= Yanxun Xu =

Chinese-American statistician

Yanxun Xu is a Chinese and American statistician. Her research applies Bayesian statistics to high-dimensional and complex data from genomics and electronic health records, and integrates generative AI with statistical analysis of this data; she has also applied statistics in materials science, to the classification of carbon nanostructures. She is a professor and Joseph & Suzanne Jenniches Faculty Scholar in the Whiting School of Engineering at Johns Hopkins University, in its Department of Applied Mathematics and Statistics, and also holds an adjunct appointment in the Division of Biostatistics and Bioinformatics of the Sidney Kimmel Comprehensive Cancer Center, part of the Johns Hopkins School of Medicine.

==Education and career==
Xu studied mathematics and applied mathematics at Beihang University, graduating with a bachelor's degree in 2007. After a 2010 master's degree in statistics, with a minor in economics, from Texas Tech University, she continued her studies at Rice University in Texas. Her 2013 doctoral dissertation, Application of Bayesian Modeling in High-throughput Genomic Data and Clinical Trial Design, was advised by Yuan Ji.
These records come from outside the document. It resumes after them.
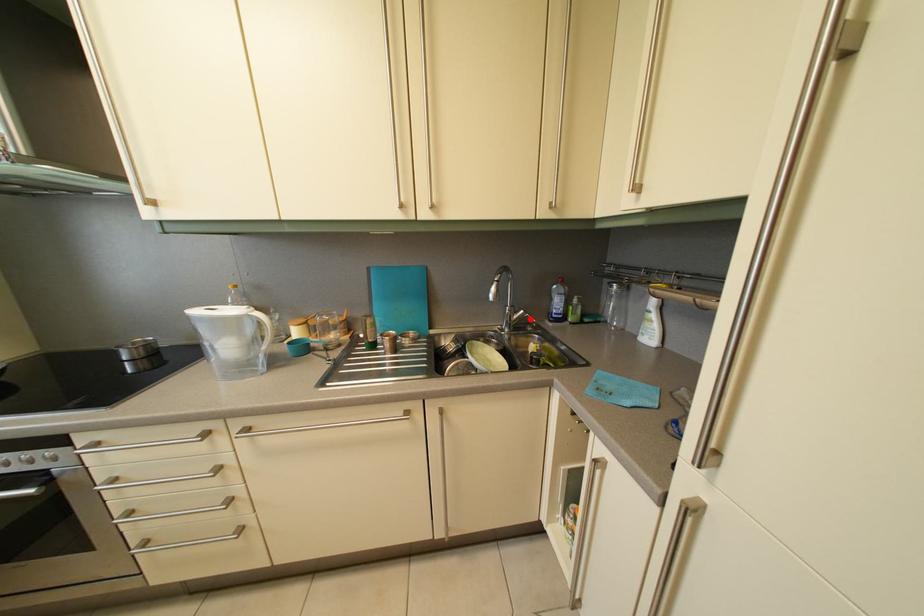
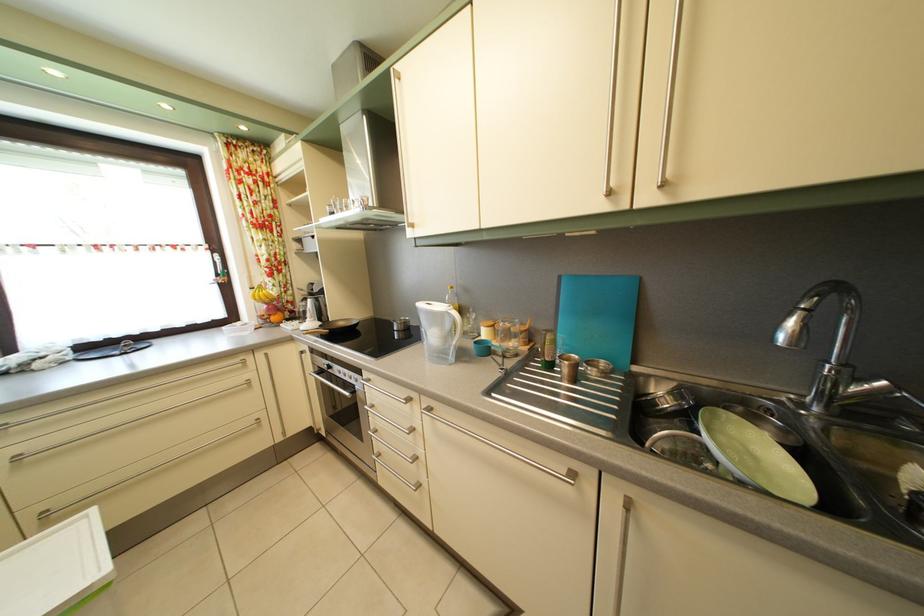
Where in the second image is the point corresponding to the highlighted location from the first image?

(893, 391)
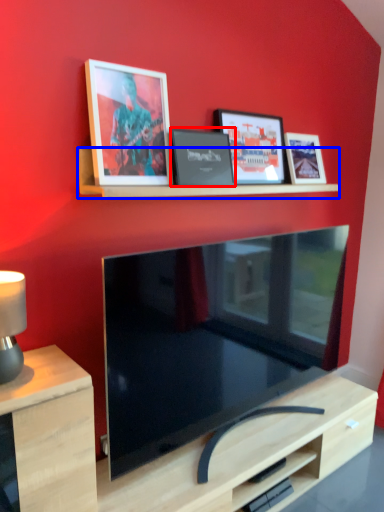
Question: Which point is closer to the camera, picture frame (highlighted by a red box) or shelf (highlighted by a blue box)?

Choices:
 (A) picture frame
 (B) shelf

Answer: (B)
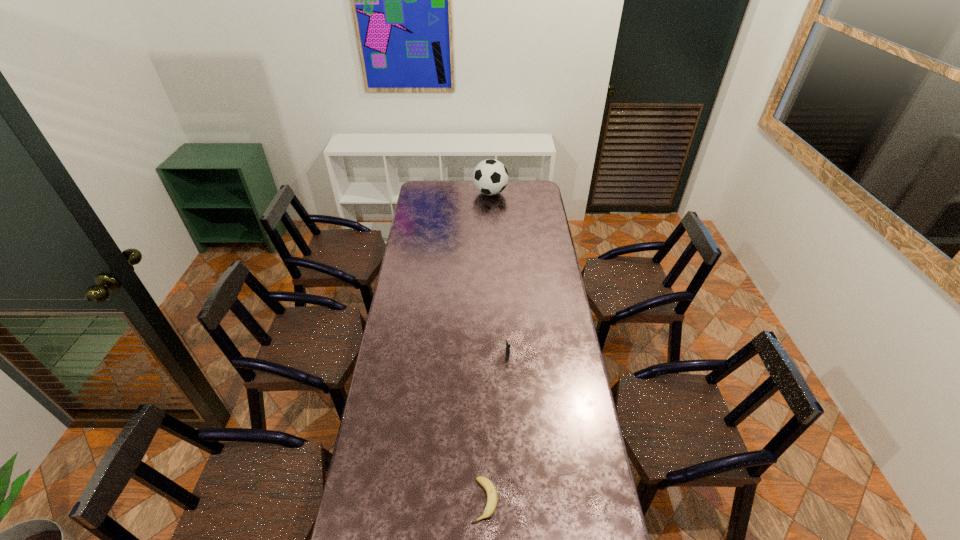
Image resolution: width=960 pixels, height=540 pixels. In the image, there is a desktop. In order to click on vacant space at the far edge in this screenshot , I will do `click(514, 194)`.

Identify the location of free spot at the left edge of the desktop. (374, 476).

Find the location of a particular element. This screenshot has width=960, height=540. vacant space at the right edge is located at coordinates (530, 229).

The height and width of the screenshot is (540, 960). I want to click on free space between the tallest object and the second shortest object, so click(x=499, y=274).

Find the location of a particular element. This screenshot has height=540, width=960. free space between the nearest object and the second tallest object is located at coordinates (496, 428).

Find the location of a particular element. Image resolution: width=960 pixels, height=540 pixels. vacant region between the second farthest object and the farthest object is located at coordinates (499, 274).

Locate an element on the screen. The width and height of the screenshot is (960, 540). free space between the tallest object and the nearest object is located at coordinates (488, 347).

Identify the location of free point between the second tallest object and the tallest object. The image size is (960, 540). (499, 274).

In order to click on vacant space that is in between the tallest object and the nearest object in this screenshot , I will do point(488,347).

At what (x,y) coordinates should I click in order to perform the action: click on free space between the shortest object and the tallest object. Please return your answer as a coordinate pair (x, y). The height and width of the screenshot is (540, 960). Looking at the image, I should click on (x=488, y=347).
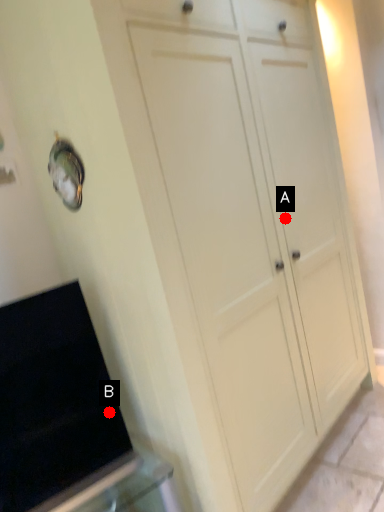
Question: Two points are circled on the image, labeled by A and B beside each circle. Among these points, which one is farthest from the camera?

Choices:
 (A) A is further
 (B) B is further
Next, she became a postdoctoral researcher at the University of Texas at Austin from 2013 to 2015. She joined the Johns Hopkins University Department of Applied Mathematics and Statistics as an assistant professor in 2015, and was promoted to associate professor and Joseph & Suzanne Jenniches Faculty Scholar in 2022, at that time adding her affiliation with the Johns Hopkins School of Medicine. She became a full professor in 2026.

==Recognition==
Xu was elected as a Fellow of the American Statistical Association in 2026.